The Canaletto on view was sold to the coll ection through the London-based Old Master dealer Derek Johns, who recently started a new venture in Singapore as well. Together with his Singapore-based partner Chng Hock Huat, and joining forces with Monaco-based dealer Marietta Vinci-Corsini (widow of the famous dealer Piero Corsini who passed away in 2001) Derek Johns has set up Emperor Fine Art in Singapore, giving the opportunity to see European Old Master paintings within the Asian region.

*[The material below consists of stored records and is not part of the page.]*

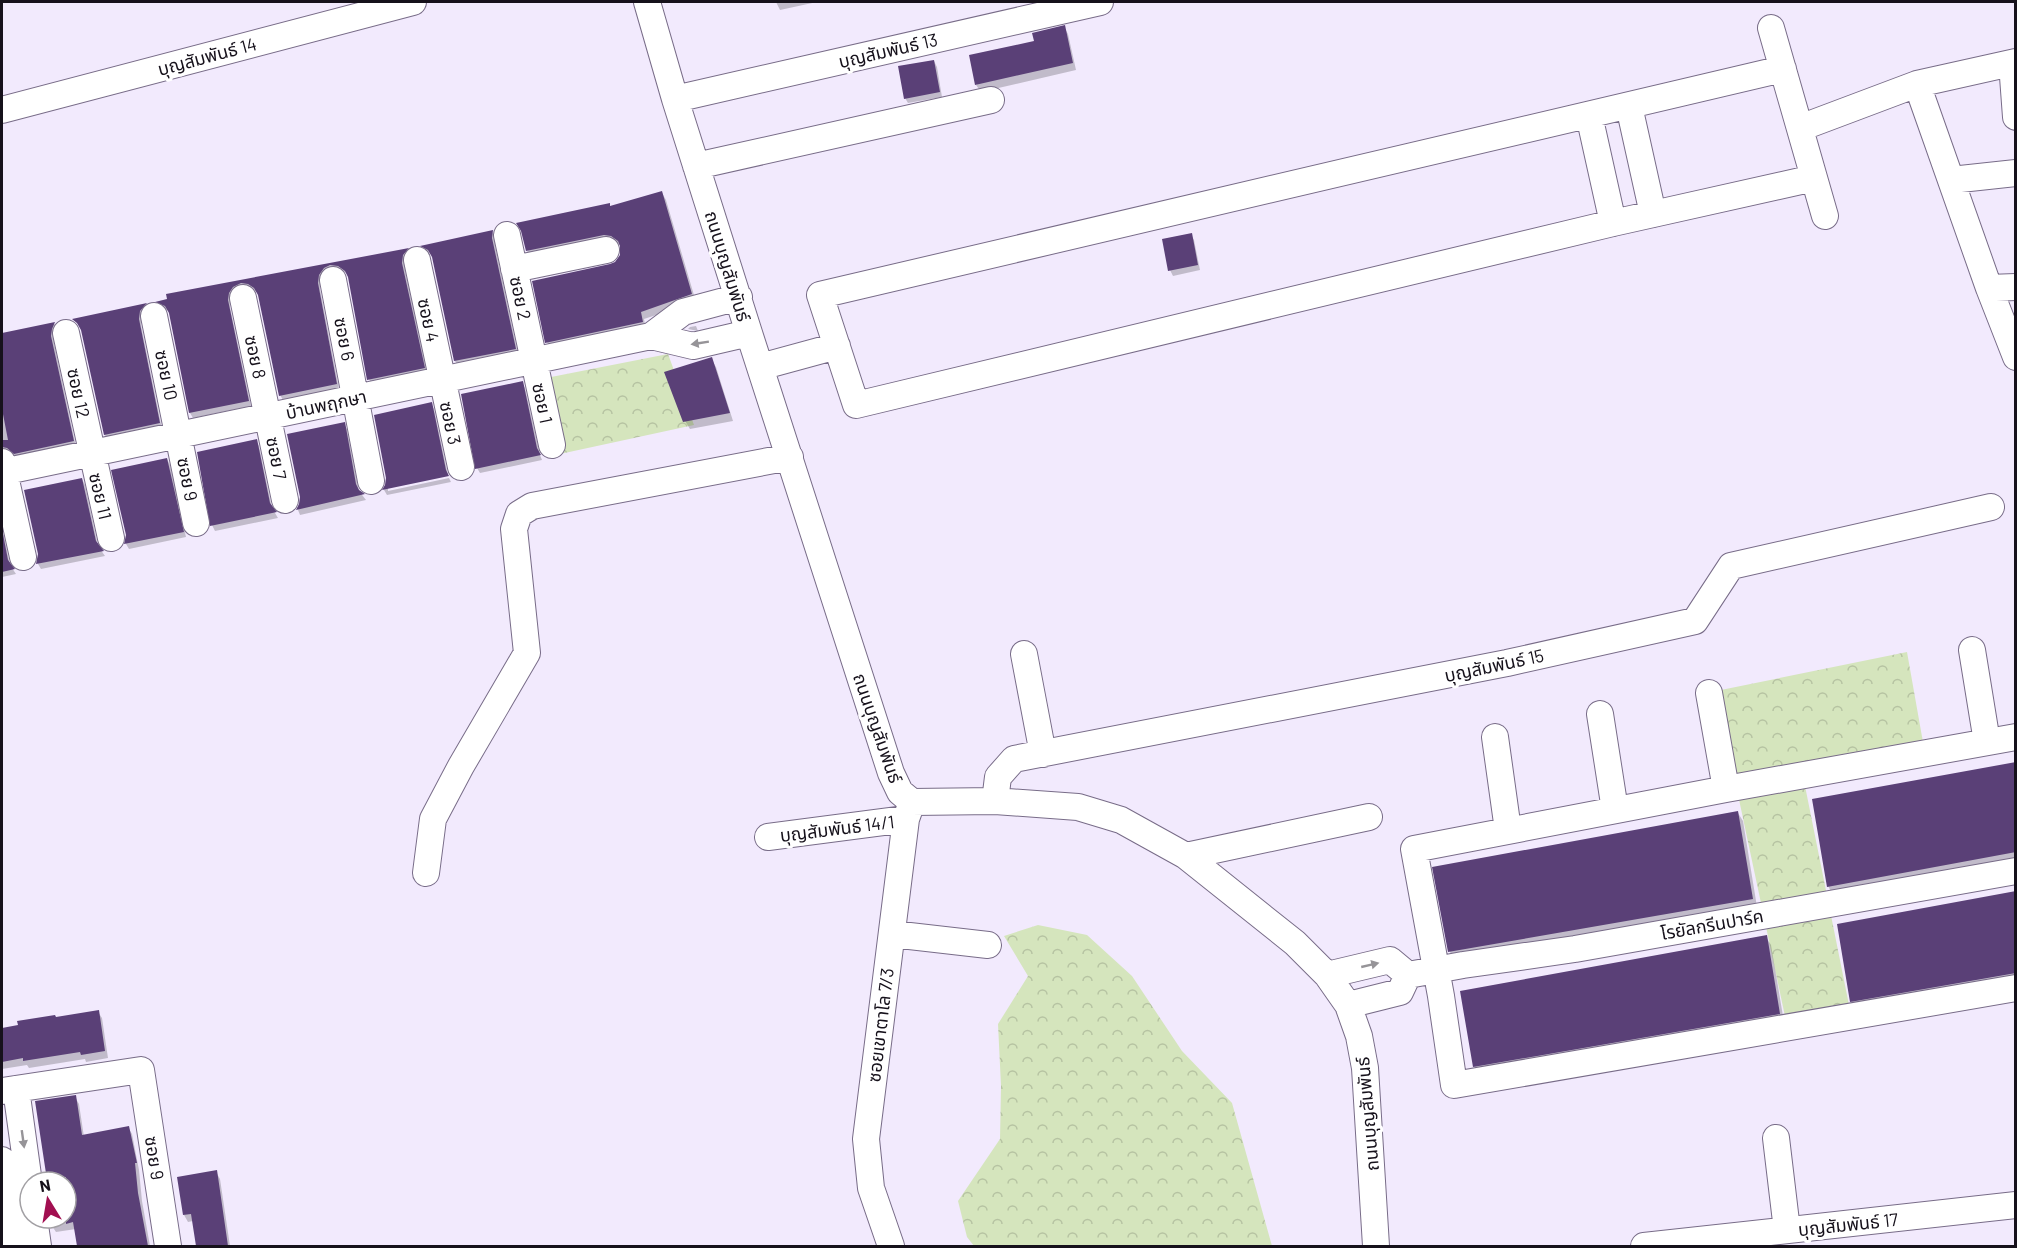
<svg xmlns="http://www.w3.org/2000/svg" width="2017" height="1248" font-family="Barlow,'Noto Sans Thai',sans-serif">
<defs>
<pattern id="forest-crowns" width="20" height="18" patternUnits="userSpaceOnUse" patternTransform="scale(1.5)"><rect width="20" height="18" fill="#d5e5bd"/><path d="M2 6a3 3 0 1 1 6 0M12 15a3 3 0 1 1 6 0" fill="none" stroke="#b6c3a2"/></pattern>
</defs>
<rect width="100%" height="100%" fill="#f2eafd"/>
<!-- forest -->
<path fill="url(#forest-crowns)" d="M668 354 694 425 560 454 546 378Z
M1907 652 1924 748 1802 771 1850 1010 1786 1021 1716 691Z
M1038 925 1087 935 1132 976 1182 1051 1232 1103 1272 1246H974L967 1237 958 1201 1000 1139 1001 1086 998 1024 1028 976 1004 936Z"/>
<!-- shadow -->
<path fill="#0003" d="M776 2H817L780 10Z
M1064 27 1068 34 1076 70 981 92 976 85Z
M934 61 937 67 942 97 908 103 905 98Z
M662 193 666 200 696 302 644 319 646 329 551 349 547 342 616 263 621 256 622 247 617 243 608 242 532 258 527 251 610 207Z
M492 232 495 237V245L518 354 458 366 455 361 433 256 423 247Z
M1191 235 1194 240 1200 270 1173 276 1170 270Z
M408 250 411 254 405 261V270L427 373 372 385 369 379 349 275 343 271 333 270 321 280 320 289 339 389 283 400 280 395 258 293 252 289 244 288 231 299 230 307 251 406 193 418 190 413 169 311 160 307 158 303 169 300 168 295Z
M147 305 149 309 142 316 141 325 162 429 108 440 105 435 82 328 74 320Z
M55 324 57 329 54 335V343L76 447 18 459 11 453H2V335Z
M696 326 698 331 688 329 690 327Z
M711 359 716 367 733 421 690 429 685 421Z
M522 383 525 388 540 455 542 460 480 473 477 468Z
M431 404 434 409 448 475 388 488V491L449 478 451 482 387 495 384 490Z
M344 424 347 429 359 491 366 500 300 515 298 510Z
M256 441 259 446 272 508 278 518 215 531 212 525Z
M167 459 170 465 186 537 129 549 126 544 127 535Z
M82 479 85 485 98 546 105 556 41 569 38 564 39 554Z
M2 526 10 565 16 574 2 577Z
M2016 763V861L1833 895 1828 886Z
M1738 813 1743 821 1757 907 1455 960 1450 952 1434 868Z
M2016 893V982L1856 1009 1851 1001Z
M1766 937 1771 945 1784 1022 1479 1074 1474 1066Z
M98 1012 102 1018 108 1058 86 1062 85 1059 29 1068 27 1065 2 1069V1029Z
M75 1097 79 1104 84 1137 128 1127 132 1134 139 1170 142 1201 150 1246H79L76 1229 56 1232 52 1226 51 1218H66V1182H49L37 1102Z
M216 1172 220 1179 230 1246H197L193 1221 188 1222 184 1215Z"/>
<!-- building -->
<path fill="#5a4077" d="M1065 25 1073 63 975 85 969 55 1034 41 1032 33Z
M934 60 940 92 904 99 898 66Z
M662 191 692 294 641 312 643 322 545 343 532 281 610 264 615 262 620 255V246L618 241 611 236 604 235 526 251 521 231 516 223 610 203V206Z
M493 230 492 238 516 349 454 361 432 257 428 250 420 246Z
M1192 233 1198 265 1168 271 1162 239Z
M409 248 403 255 402 263 425 368 367 380 348 277 345 271 338 266 330 265 324 268 319 275 318 283 337 384 279 396 258 295 254 288 248 284 241 283 233 287 229 293 228 300 249 401 189 413 169 313 165 306 155 302 167 299 166 294Z
M147 303 140 311 139 319 160 423 104 435 81 330 77 323 72 319Z
M55 322 52 329 51 336 74 441 14 454 7 448 2 447V440H8L2 409V333Z
M712 357 730 413 683 422 664 372Z
M523 381 537 448 541 455 475 469 461 394Z
M432 402 446 470 449 476 382 490 385 485 386 478 374 415Z
M345 422 356 484 359 490 365 494 296 510 299 504 300 497 287 434Z
M257 439 270 503 277 512 210 526 197 452Z
M167 458 184 532 124 544 126 535 111 470Z
M82 478 96 541 104 551 36 564 38 554 24 490Z
M2 529 8 560 15 569 2 572Z
M2016 762V852L1827 887 1812 799Z
M1738 811 1753 899 1448 952 1432 867Z
M2016 891V973L1850 1002 1837 924Z
M1767 935 1780 1014 1473 1067 1460 991Z
M99 1010 105 1051 81 1055 80 1052 23 1061V1058L2 1062V1028L18 1025 17 1021 55 1015 56 1017Z
M76 1095 82 1135 129 1126 137 1163H135L138 1193 148 1246H77L73 1222 66 1224V1177L47 1180 35 1101Z
M217 1170 228 1246H196L191 1214 183 1215 177 1177Z"/>
<g fill="none" stroke-linecap="round" stroke-linejoin="round">
<defs>
<path id="minor" d="M647 2 675 99 749 333 891 773 900 792 912 802 995 801 1078 807 1121 820 1186 856 1295 943 1327 975 1348 1005 1359 1036 1365 1068 1376 1246
M1771 28 1825 216
M2012 63 2016 117
M1783 69 820 295 856 405 1613 223 1814 178
M1917 84 1989 288 2016 357
M675 99 1100 2
M1629 106 1653 214
M2 110 413 2
M1589 115 1613 223
M1800 128 1917 84 2016 62
M696 166 991 100
M1951 180 2016 173
M507 235 552 445
M417 260 461 467
M514 269 606 250
M333 280 371 481
M1989 288 2016 287
M243 298 285 500
M154 316 196 523
M66 333 111 538
M651 336 693 346 749 333
M760 367 837 346
M2 462 23 557
M2 472 651 336 683 312 739 297
M1972 650 1987 742
M1024 654 1043 754
M1709 693 1726 789
M1600 714 1615 810
M1495 737 1508 830
M2016 737 1726 789 1414 849 1441 996 1454 1085 2016 988
M995 801 998 777 1014 759 1507 663 1695 621 1731 566 1991 507
M768 837 906 819
M1186 856 1369 817
M426 873 433 819 461 766 527 653 514 529 519 514 532 506 790 457
M892 934 988 945
M1327 975 1390 960 1408 975
M1408 975 1463 965 1575 949 2016 871
M1348 1005 1400 992 1408 975
M16 1089 30 1190
M2 1091 141 1070 168 1246
M1776 1138 1787 1230
M2 1160 14 1246
M34 1218 38 1246
M891 1246 871 1188 866 1139 906 819 912 802
M1644 1246 2016 1205"/>
</defs>
<!-- minor casing -->
<use href="#minor" stroke="#786c88" stroke-width="28"/>
<!-- minor -->
<use href="#minor" stroke="#fff" stroke-width="26"/>
</g>
<!-- one-way arrows -->
<defs><path id="oneway-solid" d="M-6-.8H1V-3.2L6.5 0L1 3.2V.8H-6Z" transform="scale(1.5)"/></defs>
<g fill="#969498">
<use href="#oneway-solid" transform="translate(700 343) rotate(171)"/>
<use href="#oneway-solid" transform="translate(1370 965) rotate(-13)"/>
<use href="#oneway-solid" transform="translate(23 1139) rotate(82)"/>
</g>
<g text-anchor="middle" dominant-baseline="central" stroke-width="6" stroke-linejoin="round" paint-order="stroke">
<!-- street labels -->
<g font-size="18" fill="#16111b" stroke="#fff">
<text transform="translate(888 50) rotate(-13)">บุญสัมพันธ์ 13</text>
<text transform="translate(207 56) rotate(-15)">บุญสัมพันธ์ 14</text>
<text transform="translate(728 266) rotate(73)">ถนนบุญสัมพันธ์</text>
<text transform="translate(521 298) rotate(78)">ซอย 2</text>
<text transform="translate(429 320) rotate(78)">ซอย 4</text>
<text transform="translate(345 339) rotate(79)">ซอย 6</text>
<text transform="translate(256 357) rotate(78)">ซอย 8</text>
<text transform="translate(167 375) rotate(78)">ซอย 10</text>
<text transform="translate(79 393) rotate(78)">ซอย 12</text>
<text transform="translate(543 403) rotate(78)">ซอย 1</text>
<text transform="translate(326 404) rotate(-12)">บ้านพฤกษา</text>
<text transform="translate(451 423) rotate(78)">ซอย 3</text>
<text transform="translate(277 458) rotate(79)">ซอย 7</text>
<text transform="translate(188 479) rotate(79)">ซอย 9</text>
<text transform="translate(101 496) rotate(77)">ซอย 11</text>
<text transform="translate(1494 665) rotate(-12)">บุญสัมพันธ์ 15</text>
<text transform="translate(878 728) rotate(71)">ถนนบุญสัมพันธ์</text>
<text transform="translate(837 828) rotate(-7)">บุญสัมพันธ์ 14/1</text>
<text transform="translate(1712 924) rotate(-10)">โรยัลกรีนปาร์ค</text>
<text transform="translate(880 1025) rotate(-83)">ซอยเขาตาโล 7/3</text>
<text transform="translate(1367 1114) rotate(-95)">ถนนบุญสัมพันธ์</text>
<text transform="translate(155 1158) rotate(81)">ซอย 9</text>
<text transform="translate(1848 1224) rotate(-6)">บุญสัมพันธ์ 17</text>
</g>
</g>
<!-- border -->
<rect width="2017" height="1248" fill="none" stroke="#16111b" stroke-width="6"/>
<!-- north arrow -->
<g transform="translate(48 1200) rotate(349)"><circle r="28" fill="#ffffff" stroke="#a2a0a4" stroke-width="1.5"/>
<path d="M0-4.5L10 22L0 15L-10 22Z" fill="#a20f51"/>
<text y="-9" font-size="16" font-weight="bold" text-anchor="middle" fill="#16111b">N</text>
</g>
</svg>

Chng Hock Huat and Derek Johns in front of "Holy Family" by Andrea del Sarto

Johns and Corsini selected a group of paintings from their gallery stock to send to Singapore and held their first official week of events which cleverly corresponded with the opening of the Liechtenstein exhibition on 26th of June.

Add all this information on to the fact that just a month ago, the Singaporean government announced that the Pinacothèque de Paris is to bring Old Masters and Modern art in a pop-up space from September during the renovations to its main building in Paris. Owned and run by the Modigliani scholar Marc Restellini, the Pinacothèque first opened in 2007, and since 2011 has been displaying a collection of masterpieces from Van Dyck, Monet and Modigliani to Picasso and Pollock; all works on loan from private or public collections.

Singaporeans are getting a series of events and exhibitions highlighting Old Masters! Exhibitions are a great way to educate and expose audiences to such works, which is even better news for the dealers as they hope that after viewing and admiring the Old Master treasures on display, the Asian audience will be more inclined to start collecting them too.